Charcutière Sauce
This homely piquant sauce is delicious with pork chops.
Overview
A rustic, mustard-forward sauce with sharp cornichon notes and white wine acidity. This traditional French accompaniment brings homemade charm and tongue-tingling heat to pork chops and other pork preparations.
Ingredients
Base
- 30 grams butter
Aromatics & liquid
- 60 grams onions (finely chopped)
- 100 ml dry white wine
- 300 ml Veal stock
Flavour & texture
- 1 tablespoon strong Dijon mustard
- 40 grams beurre manié (see notes)
- 30 grams cornichons (cut into long thin strips)
- salt
- pepper
Method
Stage 1 - Sweat onions
- Melt the butter in a small saucepan, add the onions and sweat gently without colouring for 1 minute.
Stage 2 - Reduce wine
- Pour in the white wine and let bubble over a medium heat to reduce by half.
Stage 3 - Build sauce
- Add the veal stock and bubble the sauce gently until it is thick enough to lightly coat the back of a spoon.

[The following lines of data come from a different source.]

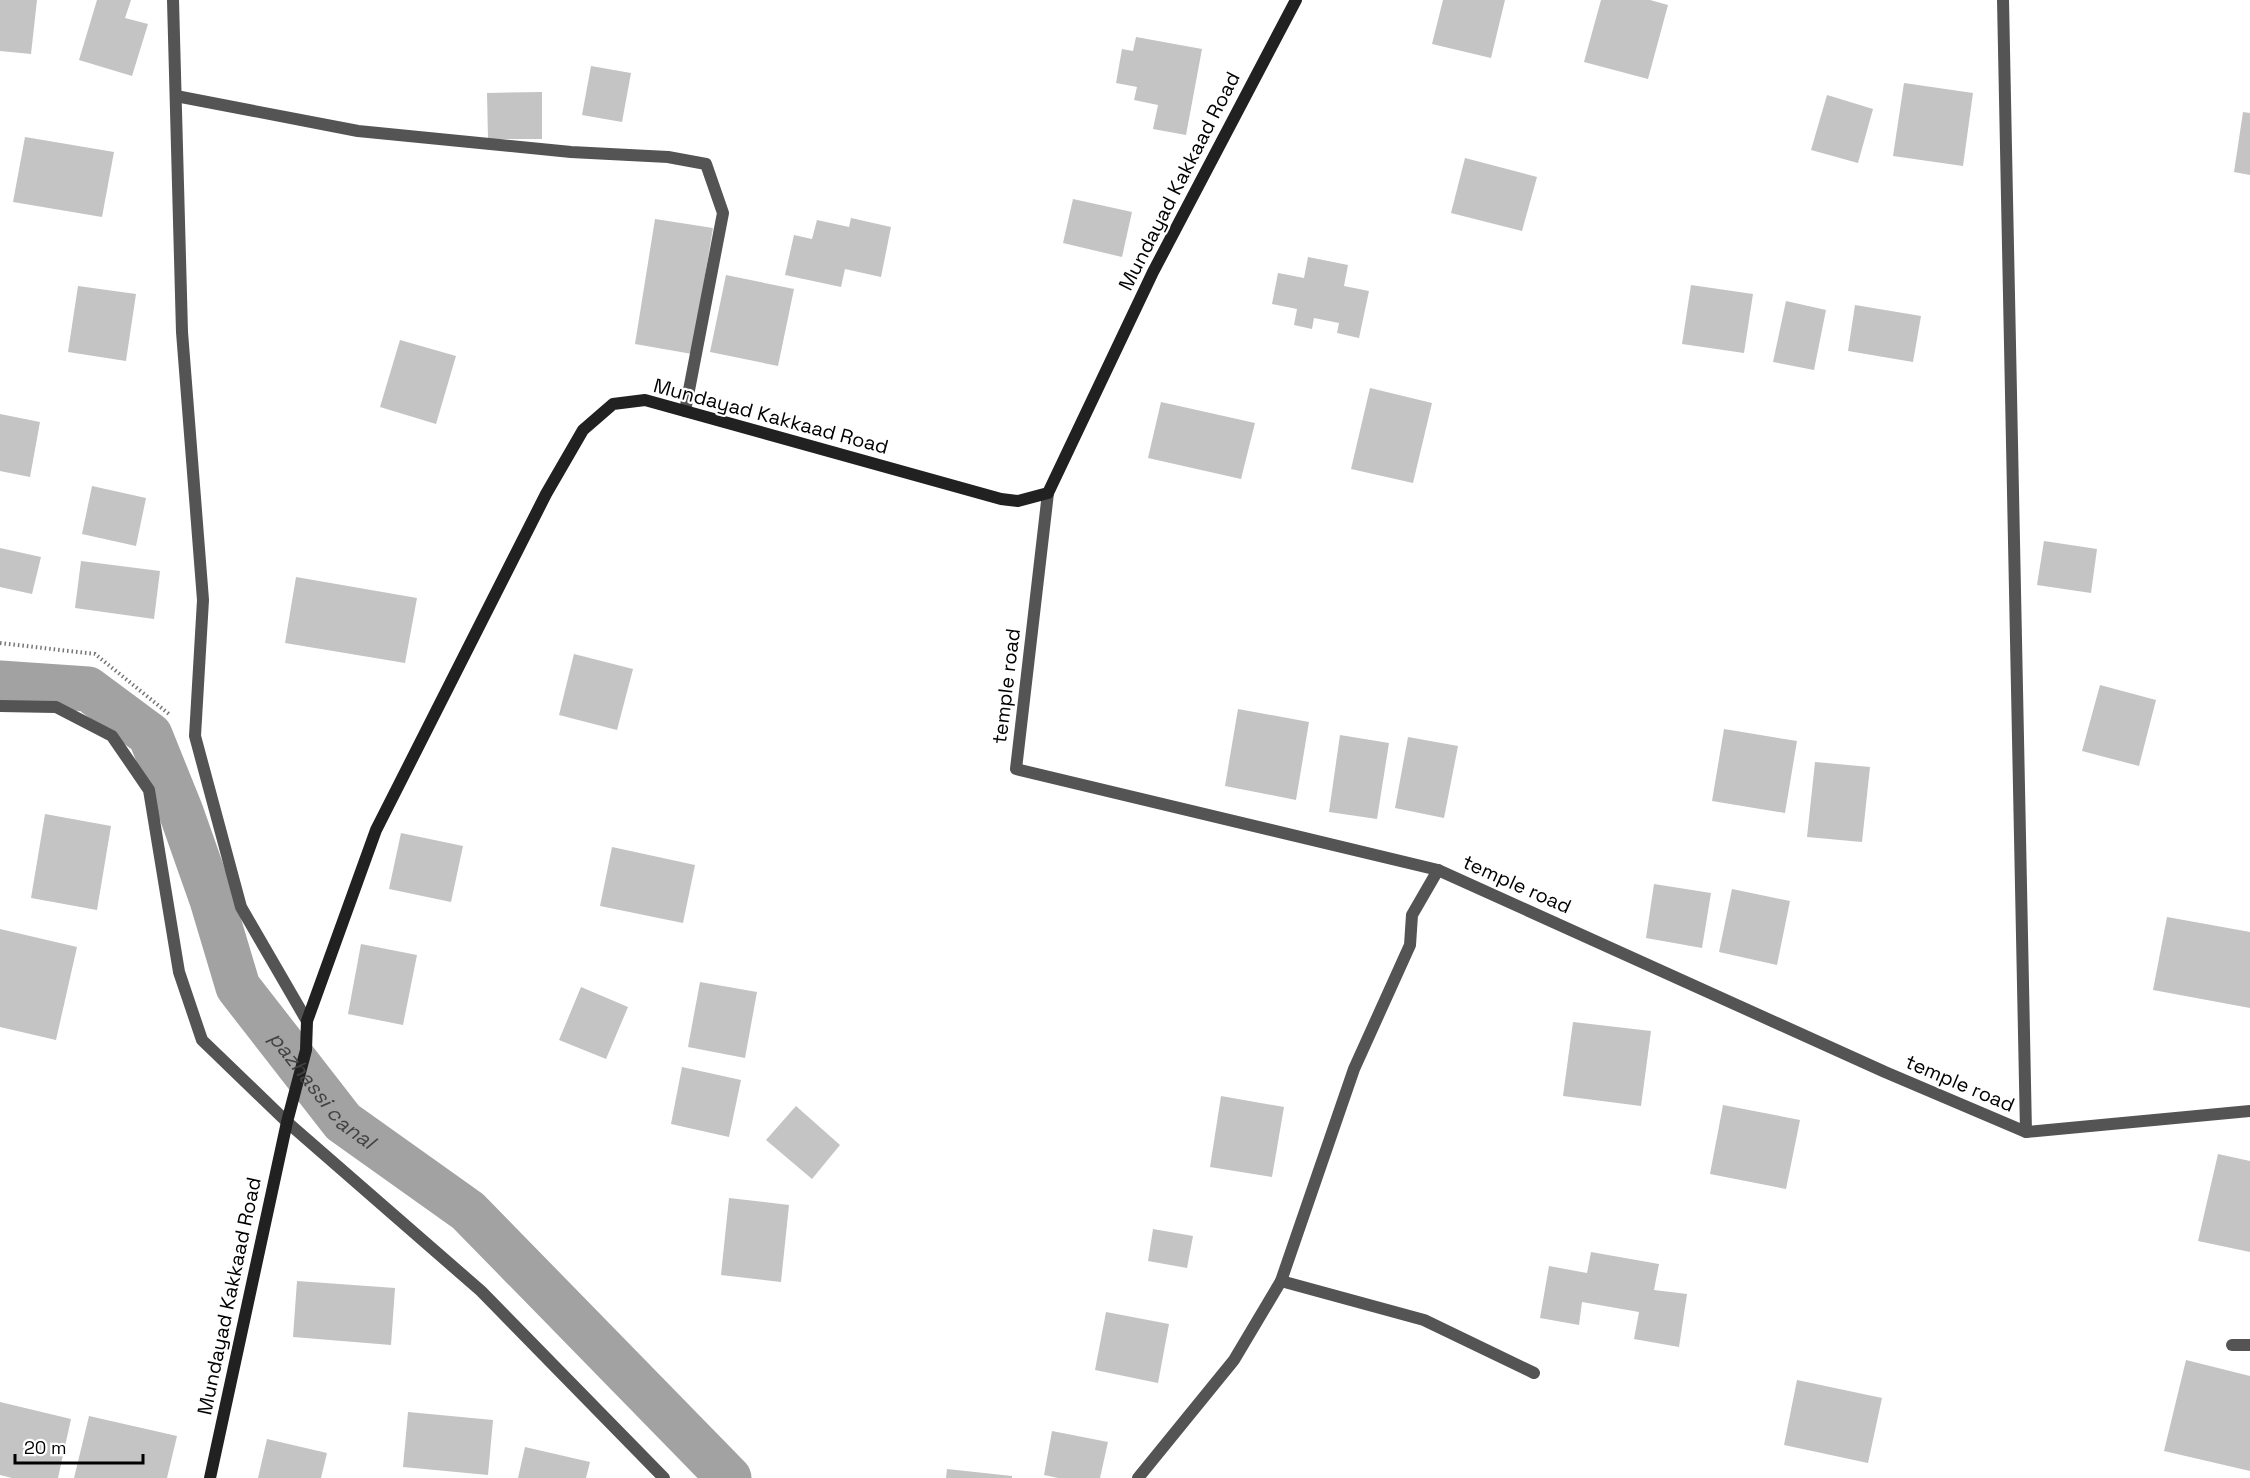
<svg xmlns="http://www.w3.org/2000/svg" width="2250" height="1478" viewBox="0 0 2250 1478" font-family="'Space Grotesk',sans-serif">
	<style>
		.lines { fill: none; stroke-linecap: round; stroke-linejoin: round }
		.canal { stroke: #a2a2a2; stroke-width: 45 }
		.building { fill: #c4c4c4 }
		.path { stroke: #767676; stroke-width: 4; stroke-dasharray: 1.5 3; stroke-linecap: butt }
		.minor { stroke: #545454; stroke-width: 12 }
		.tertiary { stroke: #545454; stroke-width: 12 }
		.secondary { stroke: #212121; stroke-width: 12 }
		.labels { text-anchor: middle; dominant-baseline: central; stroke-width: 4.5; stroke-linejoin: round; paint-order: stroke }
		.street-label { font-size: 20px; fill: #000; stroke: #fff }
		.water-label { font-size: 21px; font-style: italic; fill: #434343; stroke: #fff }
	</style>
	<rect width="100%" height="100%" fill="#fff"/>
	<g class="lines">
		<path class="canal" id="s1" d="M 0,683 L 88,689 L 150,735 L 181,812 L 212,900 L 238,987 L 343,1122 L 468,1211 L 729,1478"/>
	</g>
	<g class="building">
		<polygon points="0,0 37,0 31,54 0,51"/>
		<polygon points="97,0 131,0 125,18 148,24 132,76 79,60"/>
		<polygon points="1443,0 1505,0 1491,58 1432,44"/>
		<polygon points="1601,0 1650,0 1668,5 1648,79 1584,62"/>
		<polygon points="1136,37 1202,49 1186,135 1153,129 1158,105 1134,100 1137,87 1116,83 1122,49 1133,51"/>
		<polygon points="591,66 631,73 622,122 582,115"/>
		<polygon points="1904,83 1973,93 1963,166 1893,156"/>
		<polygon points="542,92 542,139 488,139 487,93"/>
		<polygon points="1827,95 1873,109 1858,163 1811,150"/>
		<polygon points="2243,112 2250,113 2250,175 2234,172"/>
		<polygon points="25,137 114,152 102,217 13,202"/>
		<polygon points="1465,158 1537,177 1522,231 1451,213"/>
		<polygon points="1073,199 1132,212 1122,257 1063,243"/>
		<polygon points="851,218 891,227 881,277 845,269 841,287 785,275 794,235 812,239 817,220 849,227"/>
		<polygon points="655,219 713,228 692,354 635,344"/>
		<polygon points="1308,257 1348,265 1344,286 1369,291 1359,338 1337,333 1339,323 1314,318 1312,329 1294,325 1297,309 1272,304 1278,273 1304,278"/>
		<polygon points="726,275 794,289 778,366 710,352"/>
		<polygon points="1691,285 1753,294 1744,353 1682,344"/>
		<polygon points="78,286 136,294 126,361 68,352"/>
		<polygon points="1786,301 1826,310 1814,370 1773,362"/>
		<polygon points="1855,305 1921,316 1913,362 1848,351"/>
		<polygon points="400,340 456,356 436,424 380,407"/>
		<polygon points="1370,388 1432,403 1413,483 1351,469"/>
		<polygon points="1161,402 1255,423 1241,479 1148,458"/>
		<polygon points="0,414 40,422 30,477 0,471"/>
		<polygon points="92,486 146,498 136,546 82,534"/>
		<polygon points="2044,541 2097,549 2091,593 2037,585"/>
		<polygon points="0,548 41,557 32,594 0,587"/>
		<polygon points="81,561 160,571 154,619 75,608"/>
		<polygon points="296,577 417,598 405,663 285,643"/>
		<polygon points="574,654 633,669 617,730 559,715"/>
		<polygon points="2100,685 2156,700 2139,766 2082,751"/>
		<polygon points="1238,709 1309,722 1296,800 1225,786"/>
		<polygon points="1724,729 1797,741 1785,813 1712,801"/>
		<polygon points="1340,735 1389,743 1377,819 1329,812"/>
		<polygon points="1408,737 1458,746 1444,818 1395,808"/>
		<polygon points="1815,762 1870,767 1862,842 1807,837"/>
		<polygon points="45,814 111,826 97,910 31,898"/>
		<polygon points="401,833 463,846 451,902 389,889"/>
		<polygon points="612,847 695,865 683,923 600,906"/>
		<polygon points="1654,884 1711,893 1702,948 1646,938"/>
		<polygon points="1732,889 1790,901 1777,965 1719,952"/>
		<polygon points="2167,917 2250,932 2250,1008 2153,990"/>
		<polygon points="0,929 77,947 56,1040 0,1027"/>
		<polygon points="361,944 417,955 403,1025 348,1014"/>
		<polygon points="700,982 757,992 745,1058 688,1047"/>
		<polygon points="581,987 628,1007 606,1059 559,1040"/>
		<polygon points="1573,1022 1651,1031 1641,1106 1563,1096"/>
		<polygon points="682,1067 741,1080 729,1137 671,1124"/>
		<polygon points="1221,1096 1284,1107 1272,1177 1210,1167"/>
		<polygon points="1723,1105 1800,1120 1786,1189 1710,1174"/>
		<polygon points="796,1106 840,1145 812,1179 766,1140"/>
		<polygon points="2218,1154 2250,1161 2250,1252 2198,1241"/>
		<polygon points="729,1198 789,1205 781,1282 721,1275"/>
		<polygon points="1153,1229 1193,1236 1187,1268 1148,1261"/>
		<polygon points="1591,1252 1659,1264 1654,1290 1687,1294 1679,1347 1634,1339 1639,1312 1582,1302 1579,1325 1540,1318 1549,1266 1587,1273"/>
		<polygon points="297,1281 395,1288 391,1345 293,1337"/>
		<polygon points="1106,1312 1169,1324 1158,1383 1095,1370"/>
		<polygon points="2186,1360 2250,1376 2250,1471 2164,1451"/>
		<polygon points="1797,1380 1882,1398 1868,1463 1784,1445"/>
		<polygon points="0,1402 71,1419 58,1478 12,1478 0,1475"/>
		<polygon points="408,1412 493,1420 488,1475 403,1467"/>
		<polygon points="89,1416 177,1436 167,1478 74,1478"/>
		<polygon points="1052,1431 1108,1442 1100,1478 1058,1478 1044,1475"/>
		<polygon points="267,1439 327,1453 321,1478 258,1478"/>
		<polygon points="525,1447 590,1462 586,1478 518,1478"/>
		<polygon points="947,1469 1012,1476 1012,1478 946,1478"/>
	</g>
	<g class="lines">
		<polyline class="path" points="0,643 95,654 169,714"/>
		<g class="minor">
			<polyline points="173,0 182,332 203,600 195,736 241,907 307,1021"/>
			<polyline points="2003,0 2026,1132"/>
			<polyline points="176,96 358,131 571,152 668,157 706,164 723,213 685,411"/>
			<polyline points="1048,493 1016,769 1438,870 1885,1072 2026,1132 2250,1111"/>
			<polyline points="0,706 56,707 112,736 149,790 179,972 202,1040 287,1122"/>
			<polyline points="1281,1281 1424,1320 1534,1373"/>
			<polyline points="2232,1345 2250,1345"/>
			<polyline points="1138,1478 1234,1360 1281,1281 1354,1069 1410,945 1412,915 1438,870"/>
		</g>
		<polyline class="tertiary" points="287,1122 481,1291 664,1478"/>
		<polyline class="secondary" points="210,1478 287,1122 306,1050 307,1021 376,830 546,494 583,430 613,404 645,400 1001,499 1018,501 1048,493 1153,272 1296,0"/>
	</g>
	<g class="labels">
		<g class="street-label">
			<text transform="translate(1179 181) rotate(-63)">Mundayad Kakkaad Road</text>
			<text transform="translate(771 416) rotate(15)">Mundayad Kakkaad Road</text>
			<text transform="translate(1006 686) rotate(-83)">temple road</text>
			<text transform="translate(1517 884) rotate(24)">temple road</text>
			<text transform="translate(1960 1083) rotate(23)">temple road</text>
			<text transform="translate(229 1296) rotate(-78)">Mundayad Kakkaad Road</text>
		</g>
		<g class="water-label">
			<text stroke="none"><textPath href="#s1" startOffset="566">pazhassi canal</textPath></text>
		</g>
	</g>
	<path d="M15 1454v9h128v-9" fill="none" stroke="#000000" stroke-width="3"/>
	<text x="24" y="1454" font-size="18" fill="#000000" stroke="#ffffff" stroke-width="4.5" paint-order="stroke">20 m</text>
</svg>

- Whisk in the mustard and the beurre manié, a little at a time, and cook for another 2 minutes.
- Season with salt and pepper to taste.
Stage 4 - Add cornichons & finish
- Pass the sauce through a fine-meshed conical sieve into a small pan containing the cornichons.
- Serve it immediately, or keep warm for a few minutes in a bain-marie set over a low heat.
Notes
- Beurre manié: A mixture of equal parts soft butter and flour, mixed together with a fork. This thickens the sauce rapidly and creates silky body. Incorporate small pieces at a time, whisking constantly.
- Mustard quality: Use strong Dijon mustard; weak mustard will result in bland sauce.
- Cornichons: Their sharp acidity is essential to the sauce's character; add after straining to maintain their crunch.
Serving
Serve immediately with grilled or pan-fried pork chops, roasted pork, or other pork preparations. The mustard acidity and cornichon sharpness complement fatty pork beautifully.
Storage
- Best eaten immediately after preparation.
- Keeps refrigerated for 1 day; reheat gently without boiling to prevent separation.
- Does not freeze well; beurre manié becomes grainy upon thawing.